*** Exercise inputs
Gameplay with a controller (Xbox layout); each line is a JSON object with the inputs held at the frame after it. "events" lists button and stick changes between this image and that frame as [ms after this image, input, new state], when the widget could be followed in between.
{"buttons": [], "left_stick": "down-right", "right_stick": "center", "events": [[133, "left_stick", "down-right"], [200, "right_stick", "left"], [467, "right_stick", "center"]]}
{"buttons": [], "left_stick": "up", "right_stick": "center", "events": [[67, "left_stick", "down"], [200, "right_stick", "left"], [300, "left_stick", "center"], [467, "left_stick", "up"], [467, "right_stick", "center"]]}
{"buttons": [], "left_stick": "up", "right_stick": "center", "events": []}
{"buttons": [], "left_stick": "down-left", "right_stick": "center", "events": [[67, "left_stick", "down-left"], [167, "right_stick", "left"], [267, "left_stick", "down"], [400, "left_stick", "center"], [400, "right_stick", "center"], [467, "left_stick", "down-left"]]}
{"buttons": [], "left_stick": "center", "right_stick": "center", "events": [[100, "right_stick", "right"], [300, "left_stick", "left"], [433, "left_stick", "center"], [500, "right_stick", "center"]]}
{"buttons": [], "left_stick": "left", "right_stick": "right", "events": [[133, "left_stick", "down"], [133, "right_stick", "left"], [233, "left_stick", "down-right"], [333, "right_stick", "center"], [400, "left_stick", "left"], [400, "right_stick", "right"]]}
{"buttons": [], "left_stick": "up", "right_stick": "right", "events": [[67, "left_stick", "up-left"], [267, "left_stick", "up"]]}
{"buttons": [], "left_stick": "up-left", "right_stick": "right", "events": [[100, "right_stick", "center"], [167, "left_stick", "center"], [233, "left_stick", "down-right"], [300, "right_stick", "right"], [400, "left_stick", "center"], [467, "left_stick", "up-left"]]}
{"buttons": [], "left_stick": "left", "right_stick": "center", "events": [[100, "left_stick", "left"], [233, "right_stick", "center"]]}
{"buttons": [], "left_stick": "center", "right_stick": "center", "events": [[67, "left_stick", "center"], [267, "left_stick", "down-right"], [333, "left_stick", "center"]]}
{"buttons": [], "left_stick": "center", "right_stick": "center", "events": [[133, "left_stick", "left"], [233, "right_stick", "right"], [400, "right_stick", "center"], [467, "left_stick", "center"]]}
******
What to produce - Return the full listing, word for word.

Solution to this problem -
Gameplay with a controller (Xbox layout); each line is a JSON object with the inputs held at the frame after it. "events" lists button and stick changes between this image and that frame as [ms after this image, input, new state], when the widget could be followed in between.
{"buttons": [], "left_stick": "down-right", "right_stick": "center", "events": [[133, "left_stick", "down-right"], [200, "right_stick", "left"], [467, "right_stick", "center"]]}
{"buttons": [], "left_stick": "up", "right_stick": "center", "events": [[67, "left_stick", "down"], [200, "right_stick", "left"], [300, "left_stick", "center"], [467, "left_stick", "up"], [467, "right_stick", "center"]]}
{"buttons": [], "left_stick": "up", "right_stick": "center", "events": []}
{"buttons": [], "left_stick": "down-left", "right_stick": "center", "events": [[67, "left_stick", "down-left"], [167, "right_stick", "left"], [267, "left_stick", "down"], [400, "left_stick", "center"], [400, "right_stick", "center"], [467, "left_stick", "down-left"]]}
{"buttons": [], "left_stick": "center", "right_stick": "center", "events": [[100, "right_stick", "right"], [300, "left_stick", "left"], [433, "left_stick", "center"], [500, "right_stick", "center"]]}
{"buttons": [], "left_stick": "left", "right_stick": "right", "events": [[133, "left_stick", "down"], [133, "right_stick", "left"], [233, "left_stick", "down-right"], [333, "right_stick", "center"], [400, "left_stick", "left"], [400, "right_stick", "right"]]}
{"buttons": [], "left_stick": "up", "right_stick": "right", "events": [[67, "left_stick", "up-left"], [267, "left_stick", "up"]]}
{"buttons": [], "left_stick": "up-left", "right_stick": "right", "events": [[100, "right_stick", "center"], [167, "left_stick", "center"], [233, "left_stick", "down-right"], [300, "right_stick", "right"], [400, "left_stick", "center"], [467, "left_stick", "up-left"]]}
{"buttons": [], "left_stick": "left", "right_stick": "center", "events": [[100, "left_stick", "left"], [233, "right_stick", "center"]]}
{"buttons": [], "left_stick": "center", "right_stick": "center", "events": [[67, "left_stick", "center"], [267, "left_stick", "down-right"], [333, "left_stick", "center"]]}
{"buttons": [], "left_stick": "center", "right_stick": "center", "events": [[133, "left_stick", "left"], [233, "right_stick", "right"], [400, "right_stick", "center"], [467, "left_stick", "center"]]}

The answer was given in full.